- **Entries supplied**

_ _ _ _ _

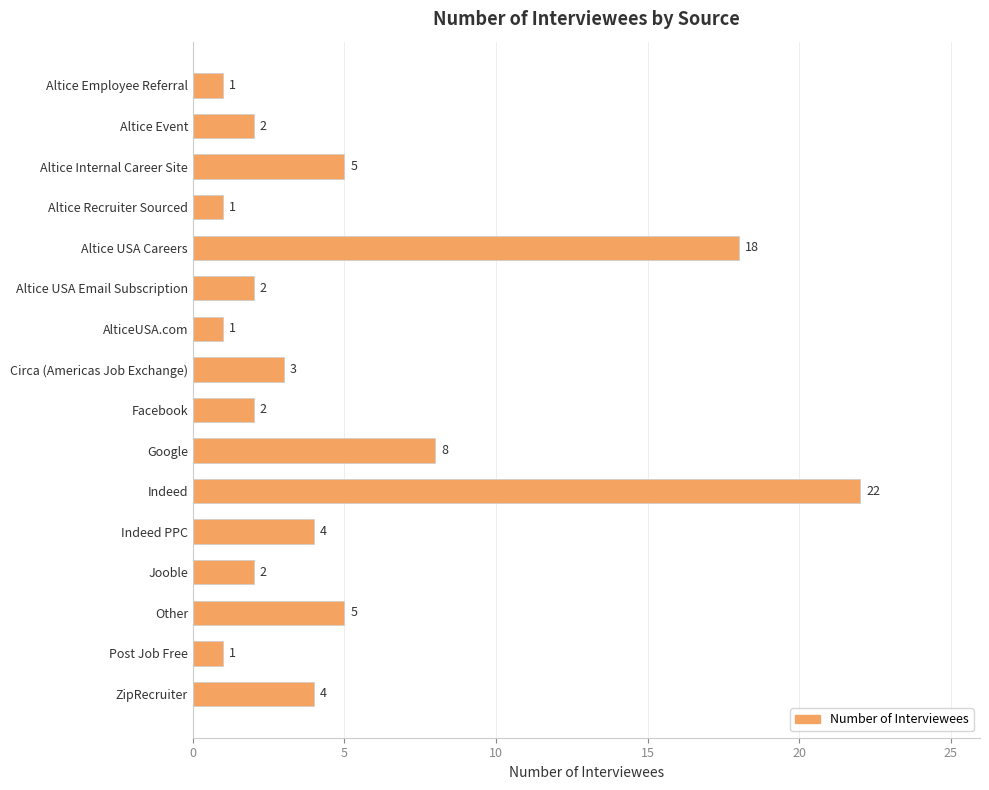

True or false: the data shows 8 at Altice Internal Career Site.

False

_ _ _ _ _

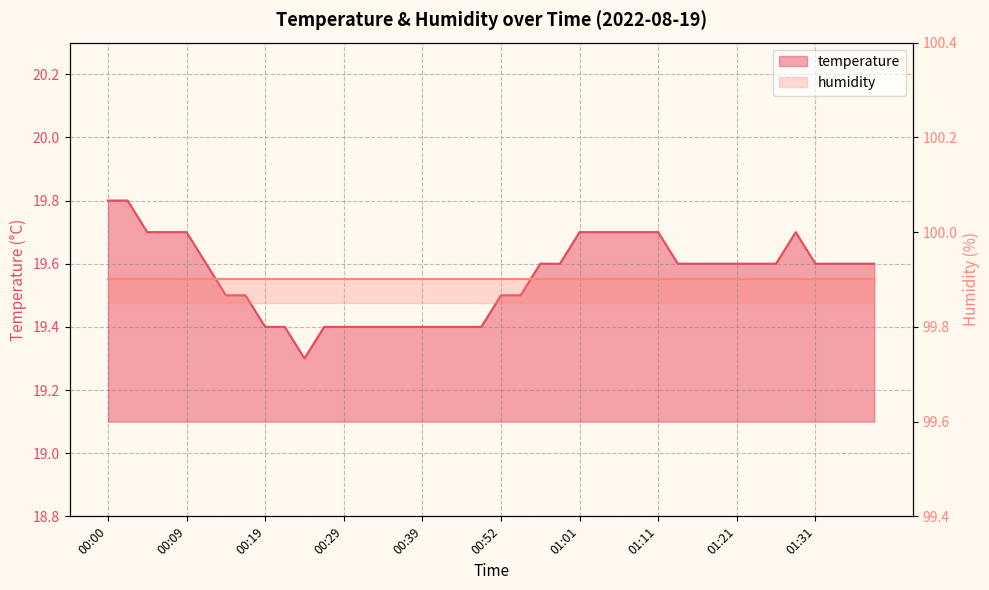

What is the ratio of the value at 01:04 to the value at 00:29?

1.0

_ _ _ _ _

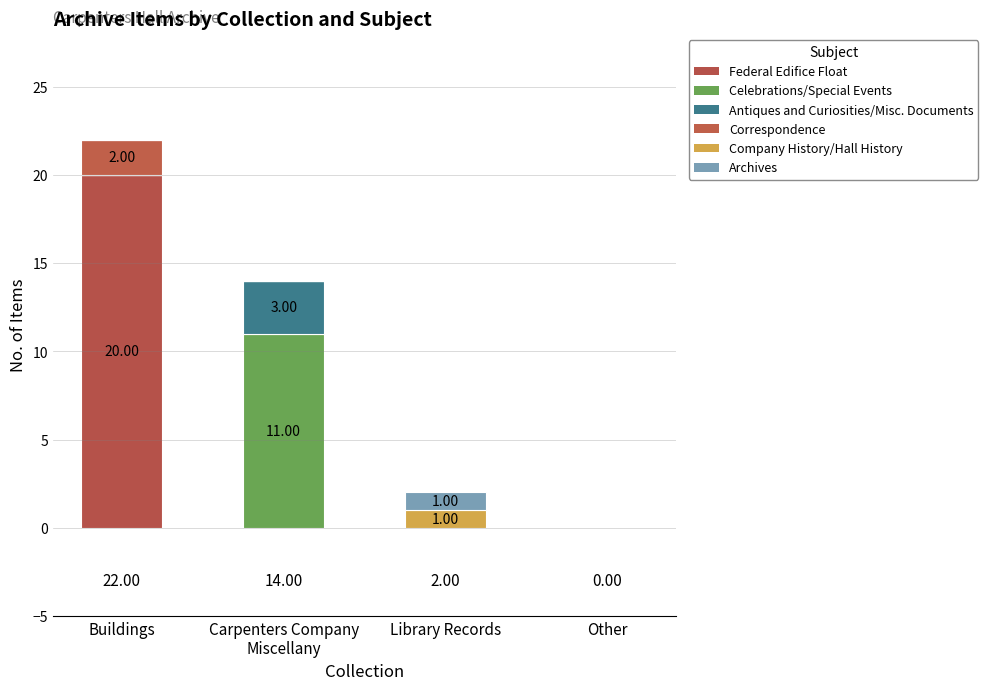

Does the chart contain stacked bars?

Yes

_ _ _ _ _

- **Task directions**
State how many lines in the entries above contain the word "What". Reply with the number alone.

- **Answer to this task**
1